Mr. Mautner calls his volunteer judging "the single most interesting thing I've ever done in my life. It is endlessly varied. No day in court is like any other day."

But is entrusting the courts to a pack of amateurs the best way to mete out justice? Most Western countries professionalized the judiciary years ago. Ontario's 345 justices of the peace – lay judges who preside over bail and remand courts – are paid $121,376 a year and are not required to have a legal degree, whereas in some provinces, such as Alberta and Nova Scotia, they are.

But Mr. Mautner argues that the amateur, volunteer nature of the English magistracy is, in fact, its greatest strength.

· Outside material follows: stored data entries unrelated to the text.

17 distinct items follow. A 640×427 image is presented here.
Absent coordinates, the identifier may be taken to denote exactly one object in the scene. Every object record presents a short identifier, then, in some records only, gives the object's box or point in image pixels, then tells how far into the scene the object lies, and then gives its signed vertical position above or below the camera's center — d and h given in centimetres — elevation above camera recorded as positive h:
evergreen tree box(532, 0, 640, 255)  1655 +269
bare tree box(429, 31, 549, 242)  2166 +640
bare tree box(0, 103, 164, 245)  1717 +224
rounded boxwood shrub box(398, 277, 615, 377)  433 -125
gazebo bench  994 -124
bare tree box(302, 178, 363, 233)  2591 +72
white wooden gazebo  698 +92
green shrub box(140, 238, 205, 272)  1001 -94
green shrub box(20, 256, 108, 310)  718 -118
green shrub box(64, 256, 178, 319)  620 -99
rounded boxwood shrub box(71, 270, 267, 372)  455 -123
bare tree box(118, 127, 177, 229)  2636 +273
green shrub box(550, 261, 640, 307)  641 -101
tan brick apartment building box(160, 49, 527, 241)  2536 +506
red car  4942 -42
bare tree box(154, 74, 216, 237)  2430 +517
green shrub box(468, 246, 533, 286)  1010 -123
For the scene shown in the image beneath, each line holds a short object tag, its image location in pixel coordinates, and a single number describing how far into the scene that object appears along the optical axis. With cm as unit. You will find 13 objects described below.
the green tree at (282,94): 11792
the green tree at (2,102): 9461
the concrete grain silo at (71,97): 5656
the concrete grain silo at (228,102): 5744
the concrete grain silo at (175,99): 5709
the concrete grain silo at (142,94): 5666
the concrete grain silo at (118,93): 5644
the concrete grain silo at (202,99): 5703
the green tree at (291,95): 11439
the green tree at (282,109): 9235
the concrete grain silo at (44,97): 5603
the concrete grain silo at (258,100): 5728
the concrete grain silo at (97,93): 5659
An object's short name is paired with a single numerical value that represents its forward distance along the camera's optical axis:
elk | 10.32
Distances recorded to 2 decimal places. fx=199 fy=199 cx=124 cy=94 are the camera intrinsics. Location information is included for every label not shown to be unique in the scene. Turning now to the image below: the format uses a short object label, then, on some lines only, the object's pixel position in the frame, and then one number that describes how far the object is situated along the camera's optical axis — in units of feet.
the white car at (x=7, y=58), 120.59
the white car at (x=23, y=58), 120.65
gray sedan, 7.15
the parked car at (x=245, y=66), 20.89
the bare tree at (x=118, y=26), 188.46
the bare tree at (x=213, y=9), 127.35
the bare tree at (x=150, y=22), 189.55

"One of my colleagues drives a Tube train, one of my colleagues is a distinguished academic, one of my colleagues runs what I would call a reasonably sleazy nightclub," he says.

Anyone 18 or over can be a magistrate and last year a 20-year-old English-literature student, Nicky Stubbs, made news when he joined the bench in Barnsley, South Yorkshire.

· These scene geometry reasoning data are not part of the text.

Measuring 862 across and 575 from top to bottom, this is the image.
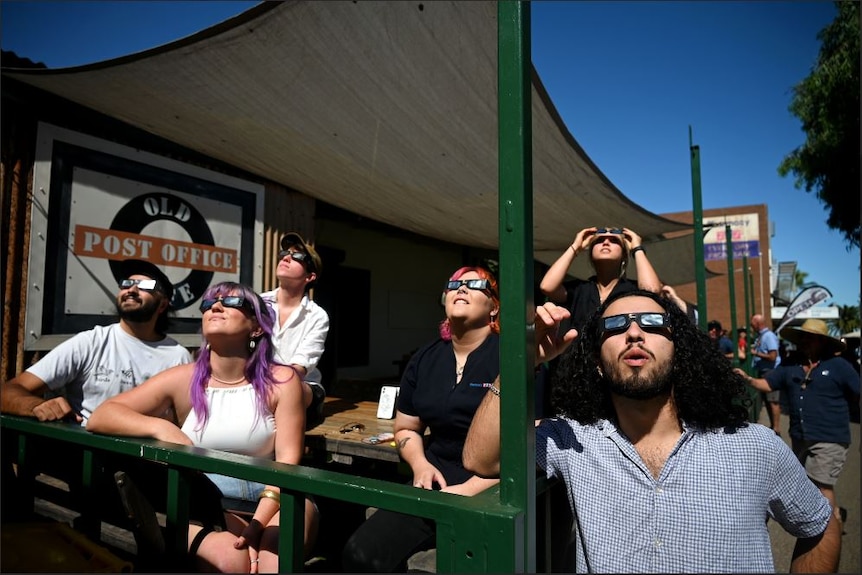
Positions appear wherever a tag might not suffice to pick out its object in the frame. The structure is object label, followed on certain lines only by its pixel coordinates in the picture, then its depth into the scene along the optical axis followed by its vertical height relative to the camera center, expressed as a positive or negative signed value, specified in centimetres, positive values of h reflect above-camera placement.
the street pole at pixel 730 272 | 816 +87
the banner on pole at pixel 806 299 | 711 +41
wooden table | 232 -58
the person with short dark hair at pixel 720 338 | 986 -22
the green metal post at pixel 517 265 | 104 +12
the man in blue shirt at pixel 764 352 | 936 -46
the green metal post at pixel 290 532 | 126 -52
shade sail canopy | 259 +141
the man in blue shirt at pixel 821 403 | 405 -62
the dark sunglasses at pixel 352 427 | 268 -56
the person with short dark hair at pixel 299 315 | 284 +5
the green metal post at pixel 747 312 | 906 +30
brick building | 3130 +395
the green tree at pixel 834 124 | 882 +383
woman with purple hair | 170 -34
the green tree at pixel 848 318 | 4009 +81
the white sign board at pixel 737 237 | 2892 +556
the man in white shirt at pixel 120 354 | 238 -17
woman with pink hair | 176 -33
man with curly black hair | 131 -37
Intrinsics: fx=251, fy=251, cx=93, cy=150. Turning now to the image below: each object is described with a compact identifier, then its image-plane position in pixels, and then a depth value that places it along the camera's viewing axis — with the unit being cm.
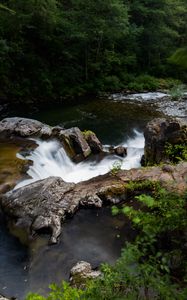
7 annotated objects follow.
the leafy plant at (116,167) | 772
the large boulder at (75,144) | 921
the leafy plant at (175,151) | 848
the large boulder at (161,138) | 869
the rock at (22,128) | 964
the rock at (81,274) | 454
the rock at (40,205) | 601
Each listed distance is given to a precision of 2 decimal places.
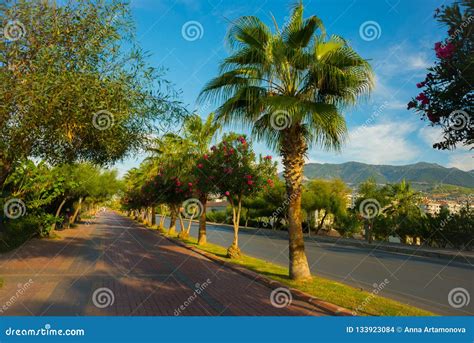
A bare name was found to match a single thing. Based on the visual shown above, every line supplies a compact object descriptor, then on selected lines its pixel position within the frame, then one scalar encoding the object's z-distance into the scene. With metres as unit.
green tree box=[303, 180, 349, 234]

In any case, Mr. Mautner says, the amateurs are highly trained and carefully chosen. The authorities accept only 15 per cent of those who apply. Examiners put him through two exacting interviews of two hours each, probing for prejudices and testing his reasoning skills. For his first year in court, he sat alongside a court-appointed mentor, "there to kick you in the shins if you do something stupid." Even now, he can consult a legal adviser always there to offer expert opinion.

Because they work part-time, Mr. Mautner says, magistrates tend to be less hardened than their counterparts in the Crown courts, "who see this … endless parade of the dregs of humanity."

Magistrates bring a local perspective too. "We know the places where people go and we know the ethos of our patch," says Mr. Mautner, who had a business in North London for 24 years and sent his girls to local schools.

When he took his oath of office, he pledged to "do right to all manner of people after the laws and usages of the realm without fear or favour, affection or ill will."

It helps when all manner of people do the judging as well.